[DATA FOR PROCESSING — start]

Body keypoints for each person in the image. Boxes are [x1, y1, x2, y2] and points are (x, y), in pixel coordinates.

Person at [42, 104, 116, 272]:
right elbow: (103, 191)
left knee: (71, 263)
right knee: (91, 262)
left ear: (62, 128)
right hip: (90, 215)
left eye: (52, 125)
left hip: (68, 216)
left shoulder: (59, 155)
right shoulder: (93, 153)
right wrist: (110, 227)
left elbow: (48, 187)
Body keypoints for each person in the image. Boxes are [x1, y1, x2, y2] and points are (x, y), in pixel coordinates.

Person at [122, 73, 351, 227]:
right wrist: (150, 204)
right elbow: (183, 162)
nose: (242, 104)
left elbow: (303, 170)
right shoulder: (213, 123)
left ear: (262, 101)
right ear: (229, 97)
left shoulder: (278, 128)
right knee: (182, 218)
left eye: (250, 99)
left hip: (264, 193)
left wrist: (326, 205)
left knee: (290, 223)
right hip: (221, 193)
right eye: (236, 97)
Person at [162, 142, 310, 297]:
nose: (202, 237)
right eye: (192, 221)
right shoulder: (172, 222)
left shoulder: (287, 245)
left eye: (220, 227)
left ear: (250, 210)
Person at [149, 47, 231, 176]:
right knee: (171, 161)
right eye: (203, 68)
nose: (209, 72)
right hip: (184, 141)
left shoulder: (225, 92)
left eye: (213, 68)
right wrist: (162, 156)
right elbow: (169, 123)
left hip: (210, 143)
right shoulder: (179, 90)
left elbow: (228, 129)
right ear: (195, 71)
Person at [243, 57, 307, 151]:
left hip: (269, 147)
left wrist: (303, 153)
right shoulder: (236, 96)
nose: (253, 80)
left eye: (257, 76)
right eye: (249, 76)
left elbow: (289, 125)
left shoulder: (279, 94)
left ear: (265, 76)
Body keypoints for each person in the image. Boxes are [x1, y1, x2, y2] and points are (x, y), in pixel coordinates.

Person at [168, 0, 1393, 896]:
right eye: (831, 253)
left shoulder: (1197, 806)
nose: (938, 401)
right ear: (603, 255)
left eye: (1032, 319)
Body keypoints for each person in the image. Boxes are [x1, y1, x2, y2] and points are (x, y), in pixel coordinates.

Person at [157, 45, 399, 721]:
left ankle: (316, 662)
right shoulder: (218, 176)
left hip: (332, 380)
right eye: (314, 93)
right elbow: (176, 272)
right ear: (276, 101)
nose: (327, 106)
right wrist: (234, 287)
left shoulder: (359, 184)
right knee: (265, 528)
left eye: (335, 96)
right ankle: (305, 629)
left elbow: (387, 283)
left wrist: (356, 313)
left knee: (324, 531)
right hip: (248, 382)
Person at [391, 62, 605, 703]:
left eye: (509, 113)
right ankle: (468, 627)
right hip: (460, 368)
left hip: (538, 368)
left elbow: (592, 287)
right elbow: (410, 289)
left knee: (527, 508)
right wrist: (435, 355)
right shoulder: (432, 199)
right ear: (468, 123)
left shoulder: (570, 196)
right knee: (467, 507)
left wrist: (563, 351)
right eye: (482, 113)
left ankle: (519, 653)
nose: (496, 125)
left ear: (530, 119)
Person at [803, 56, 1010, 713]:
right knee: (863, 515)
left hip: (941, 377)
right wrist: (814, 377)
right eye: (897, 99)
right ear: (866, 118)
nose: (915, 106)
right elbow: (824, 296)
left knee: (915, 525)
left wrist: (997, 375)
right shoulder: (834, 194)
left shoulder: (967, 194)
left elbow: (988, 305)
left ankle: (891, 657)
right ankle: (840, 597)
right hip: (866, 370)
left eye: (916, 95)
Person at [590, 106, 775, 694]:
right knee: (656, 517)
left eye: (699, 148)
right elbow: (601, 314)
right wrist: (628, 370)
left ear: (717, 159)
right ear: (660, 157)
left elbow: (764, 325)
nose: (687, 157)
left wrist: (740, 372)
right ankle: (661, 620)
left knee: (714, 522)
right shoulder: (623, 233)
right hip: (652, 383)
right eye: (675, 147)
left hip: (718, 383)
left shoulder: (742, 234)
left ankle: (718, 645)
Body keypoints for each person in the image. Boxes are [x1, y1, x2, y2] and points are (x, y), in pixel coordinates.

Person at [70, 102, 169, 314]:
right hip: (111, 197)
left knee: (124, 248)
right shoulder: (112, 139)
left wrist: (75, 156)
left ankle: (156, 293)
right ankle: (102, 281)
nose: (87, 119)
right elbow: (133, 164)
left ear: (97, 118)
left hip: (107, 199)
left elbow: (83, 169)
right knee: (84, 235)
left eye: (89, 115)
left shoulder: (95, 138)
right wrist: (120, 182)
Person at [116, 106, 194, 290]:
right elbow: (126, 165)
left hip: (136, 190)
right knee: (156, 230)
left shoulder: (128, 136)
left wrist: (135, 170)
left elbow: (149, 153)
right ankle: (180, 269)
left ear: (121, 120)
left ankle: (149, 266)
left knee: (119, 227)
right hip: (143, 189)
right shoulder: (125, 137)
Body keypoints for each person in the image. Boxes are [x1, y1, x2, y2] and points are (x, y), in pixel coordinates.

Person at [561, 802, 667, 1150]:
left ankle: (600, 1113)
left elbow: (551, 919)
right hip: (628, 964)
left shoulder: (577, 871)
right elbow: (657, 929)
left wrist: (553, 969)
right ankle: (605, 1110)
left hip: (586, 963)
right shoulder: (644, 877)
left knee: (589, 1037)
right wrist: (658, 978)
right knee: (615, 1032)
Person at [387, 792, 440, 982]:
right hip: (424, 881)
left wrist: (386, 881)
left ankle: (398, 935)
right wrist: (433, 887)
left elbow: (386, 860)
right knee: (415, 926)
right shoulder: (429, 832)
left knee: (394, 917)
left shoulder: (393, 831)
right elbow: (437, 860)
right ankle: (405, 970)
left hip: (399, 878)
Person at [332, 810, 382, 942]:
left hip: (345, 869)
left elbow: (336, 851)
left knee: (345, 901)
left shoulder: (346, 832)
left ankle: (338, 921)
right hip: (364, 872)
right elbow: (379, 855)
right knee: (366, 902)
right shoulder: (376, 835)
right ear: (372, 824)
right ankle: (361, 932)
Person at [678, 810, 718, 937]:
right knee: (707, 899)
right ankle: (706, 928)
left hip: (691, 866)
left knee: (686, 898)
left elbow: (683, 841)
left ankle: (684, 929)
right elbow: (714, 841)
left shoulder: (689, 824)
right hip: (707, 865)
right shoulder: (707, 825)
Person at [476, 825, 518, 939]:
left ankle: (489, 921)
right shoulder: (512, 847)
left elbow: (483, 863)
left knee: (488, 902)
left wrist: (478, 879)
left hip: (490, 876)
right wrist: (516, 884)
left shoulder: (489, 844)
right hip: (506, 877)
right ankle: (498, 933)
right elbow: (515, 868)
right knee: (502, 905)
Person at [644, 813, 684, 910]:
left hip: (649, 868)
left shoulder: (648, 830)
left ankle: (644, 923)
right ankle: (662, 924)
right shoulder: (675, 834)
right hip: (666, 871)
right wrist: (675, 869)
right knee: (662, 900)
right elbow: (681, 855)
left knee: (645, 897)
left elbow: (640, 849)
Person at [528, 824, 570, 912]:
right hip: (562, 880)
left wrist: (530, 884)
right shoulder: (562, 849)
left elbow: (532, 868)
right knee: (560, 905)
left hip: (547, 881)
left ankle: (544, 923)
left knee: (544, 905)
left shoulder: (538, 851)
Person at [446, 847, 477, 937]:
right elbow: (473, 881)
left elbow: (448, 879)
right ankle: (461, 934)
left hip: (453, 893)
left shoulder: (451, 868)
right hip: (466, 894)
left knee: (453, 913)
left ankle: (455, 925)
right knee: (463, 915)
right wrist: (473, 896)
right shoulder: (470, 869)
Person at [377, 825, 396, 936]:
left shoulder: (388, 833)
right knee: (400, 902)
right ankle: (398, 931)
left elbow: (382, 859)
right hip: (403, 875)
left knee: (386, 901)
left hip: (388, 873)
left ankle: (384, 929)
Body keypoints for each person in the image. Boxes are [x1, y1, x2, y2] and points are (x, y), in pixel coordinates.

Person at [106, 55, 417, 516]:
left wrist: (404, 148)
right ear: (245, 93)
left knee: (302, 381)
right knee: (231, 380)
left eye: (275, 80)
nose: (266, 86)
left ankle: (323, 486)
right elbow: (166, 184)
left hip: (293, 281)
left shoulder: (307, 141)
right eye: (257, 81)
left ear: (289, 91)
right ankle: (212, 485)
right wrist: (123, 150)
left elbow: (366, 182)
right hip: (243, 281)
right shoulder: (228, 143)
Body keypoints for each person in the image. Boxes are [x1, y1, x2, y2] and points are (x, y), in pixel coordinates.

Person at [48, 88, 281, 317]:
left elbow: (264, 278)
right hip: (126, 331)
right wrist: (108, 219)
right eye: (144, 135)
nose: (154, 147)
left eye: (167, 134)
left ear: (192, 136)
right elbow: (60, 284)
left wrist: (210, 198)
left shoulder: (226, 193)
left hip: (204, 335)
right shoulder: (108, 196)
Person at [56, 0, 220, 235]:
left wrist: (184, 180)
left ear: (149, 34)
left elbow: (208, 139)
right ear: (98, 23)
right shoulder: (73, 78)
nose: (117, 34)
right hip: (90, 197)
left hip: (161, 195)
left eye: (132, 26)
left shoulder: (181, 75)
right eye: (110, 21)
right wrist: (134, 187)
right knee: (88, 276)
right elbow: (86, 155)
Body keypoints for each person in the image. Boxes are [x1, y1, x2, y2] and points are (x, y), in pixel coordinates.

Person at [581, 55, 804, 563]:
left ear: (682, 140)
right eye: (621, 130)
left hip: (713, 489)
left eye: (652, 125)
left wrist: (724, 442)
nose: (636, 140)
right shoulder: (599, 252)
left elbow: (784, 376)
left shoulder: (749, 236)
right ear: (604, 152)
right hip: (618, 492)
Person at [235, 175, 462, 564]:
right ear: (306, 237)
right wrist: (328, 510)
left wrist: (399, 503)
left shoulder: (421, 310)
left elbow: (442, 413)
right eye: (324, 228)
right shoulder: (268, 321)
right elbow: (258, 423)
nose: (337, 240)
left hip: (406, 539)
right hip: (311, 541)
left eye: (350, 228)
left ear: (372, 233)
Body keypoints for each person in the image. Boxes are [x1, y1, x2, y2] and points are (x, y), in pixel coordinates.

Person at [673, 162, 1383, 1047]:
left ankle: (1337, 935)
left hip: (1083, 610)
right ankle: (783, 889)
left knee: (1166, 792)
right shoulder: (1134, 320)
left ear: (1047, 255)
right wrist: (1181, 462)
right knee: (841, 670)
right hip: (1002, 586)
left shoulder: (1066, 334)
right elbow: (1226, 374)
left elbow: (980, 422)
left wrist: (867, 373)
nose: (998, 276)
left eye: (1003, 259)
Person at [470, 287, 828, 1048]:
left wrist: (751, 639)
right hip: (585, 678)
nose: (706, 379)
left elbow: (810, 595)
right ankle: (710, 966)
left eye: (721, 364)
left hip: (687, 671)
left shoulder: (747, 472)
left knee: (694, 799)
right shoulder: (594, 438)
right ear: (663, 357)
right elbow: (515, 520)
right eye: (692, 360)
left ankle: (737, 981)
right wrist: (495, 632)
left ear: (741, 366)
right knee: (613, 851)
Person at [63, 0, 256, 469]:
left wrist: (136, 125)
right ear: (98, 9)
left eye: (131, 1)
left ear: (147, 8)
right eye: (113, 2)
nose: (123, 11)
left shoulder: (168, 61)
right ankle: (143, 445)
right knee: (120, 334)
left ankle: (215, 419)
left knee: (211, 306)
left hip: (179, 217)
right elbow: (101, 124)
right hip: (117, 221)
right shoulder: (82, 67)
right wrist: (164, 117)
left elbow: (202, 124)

[DATA FOR PROCESSING — finish]

> [TASK BRIEF]:
An exact copy of the lines above, from the one containing "nose: (938, 401)" down to the one containing "left ankle: (316, 662)" and including both, is the whole answer; retype it and nothing else.

> [OUTPUT OF THE EXERCISE]:
nose: (938, 401)
right ear: (603, 255)
left eye: (1032, 319)
Body keypoints for each person in the image. Boxes are [x1, y1, x2, y2] and points are (x, y), in pixel coordinates.

Person at [157, 45, 399, 721]:
left ankle: (316, 662)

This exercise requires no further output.